In 1986, Andreas co-founded The Independent and became its first editor. It was a courageous attempt to chart a better way of doing journalism. There were to be no freebies and no royal tittle-tattle. The newspaper covered education, health, and architecture in a way that was soon copied by other titles in Fleet Street.

He stepped down from the editor’s chair in 1993, but continued to write for the paper. Five years later, he was appointed President of the British Board of Film Classification, instigating a liberalisation of film and video censorship. He resigned in 2002 on being appointed First Church Estates Commissioner.
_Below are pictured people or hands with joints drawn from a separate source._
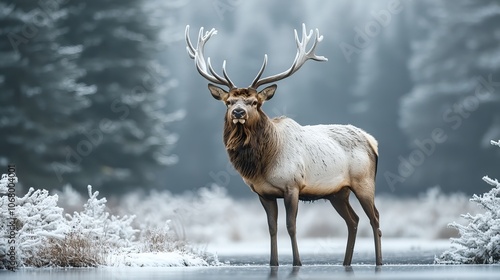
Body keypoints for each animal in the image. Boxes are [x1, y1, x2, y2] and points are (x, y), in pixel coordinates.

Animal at [186, 23, 380, 266]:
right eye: (228, 102)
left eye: (254, 102)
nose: (238, 112)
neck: (263, 163)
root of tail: (372, 141)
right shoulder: (264, 193)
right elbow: (272, 228)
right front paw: (273, 262)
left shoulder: (292, 185)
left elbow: (291, 226)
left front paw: (297, 262)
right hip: (337, 192)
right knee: (353, 221)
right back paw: (346, 262)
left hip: (364, 182)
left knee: (375, 218)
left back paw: (379, 261)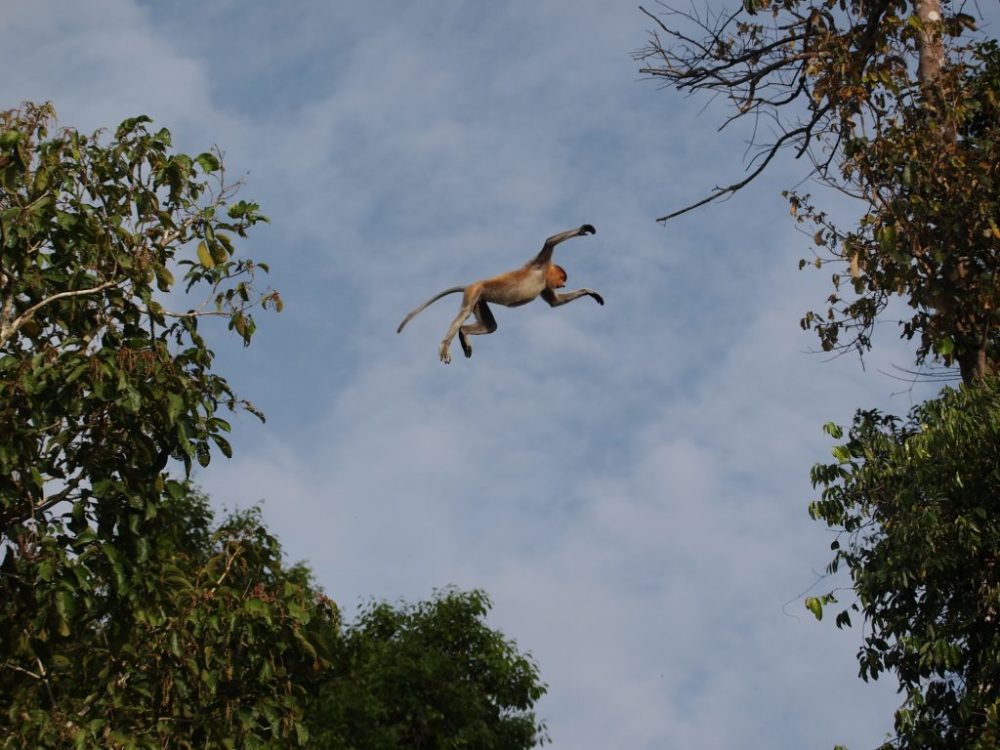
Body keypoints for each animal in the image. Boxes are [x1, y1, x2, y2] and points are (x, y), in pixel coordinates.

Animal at [396, 223, 600, 364]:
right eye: (562, 278)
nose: (563, 285)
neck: (543, 274)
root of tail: (470, 284)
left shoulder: (544, 284)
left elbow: (554, 302)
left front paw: (590, 292)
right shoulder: (540, 264)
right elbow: (550, 241)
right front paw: (584, 229)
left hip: (480, 300)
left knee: (490, 326)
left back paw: (464, 334)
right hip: (475, 291)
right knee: (465, 313)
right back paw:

At the Church Commissioners, he was, in effect, responsible for the management of the historic asset base of the Church of England.

I worked closely with Andreas during his tenure as First Commissioner, while I deputised for the Archbishop of Canterbury as Chairman of the Board of Governors. He drew on his long experience as a financial journalist and was among the first to predict the severe economic crisis of 2008. Against considerable internal opposition, he persuaded the Commissioners to convert their riskier investments into cash. When the crash came, it was clear that he had saved the Church millions, while positioning it to buy assets which, by then, were undervalued.

For many people, it would have been enough to have made the right call, but Andreas also drew another lesson from the crisis. He had detected a governance problem at the Commissioners in the lack of any internal investment professional capable of resisting impetuous decisions on the part of some future First Commissioner. The result was the appointment of Tom Joy as Chief Investment Officer for the Church of England. The proof of Andreas’s wisdom and Tom’s skill is in the Commissioners’ balance sheet since the financial crisis.

Andreas’s legacy extends to the creation of a new library and archive within the curtilage of Lambeth Palace, where the internationally significant collection of manuscripts and historic documents now has a secure home, with better facilities for students. As First Commissioner, he persuaded the Commissioners to back a bold scheme, and presided over a project that was delivered under budget and on time.

Andreas knew the right questions to ask, and his determination to do his best for both the Church he loved and the clergy was inspiring. He memorably said: “I shall never desert Anglicanism, even if I’m the last man left standing on the bridge as the ship goes down. There are three things I might be prepared to die for: I’d die for my Church, I’d die for my country, and I’d die for my family.”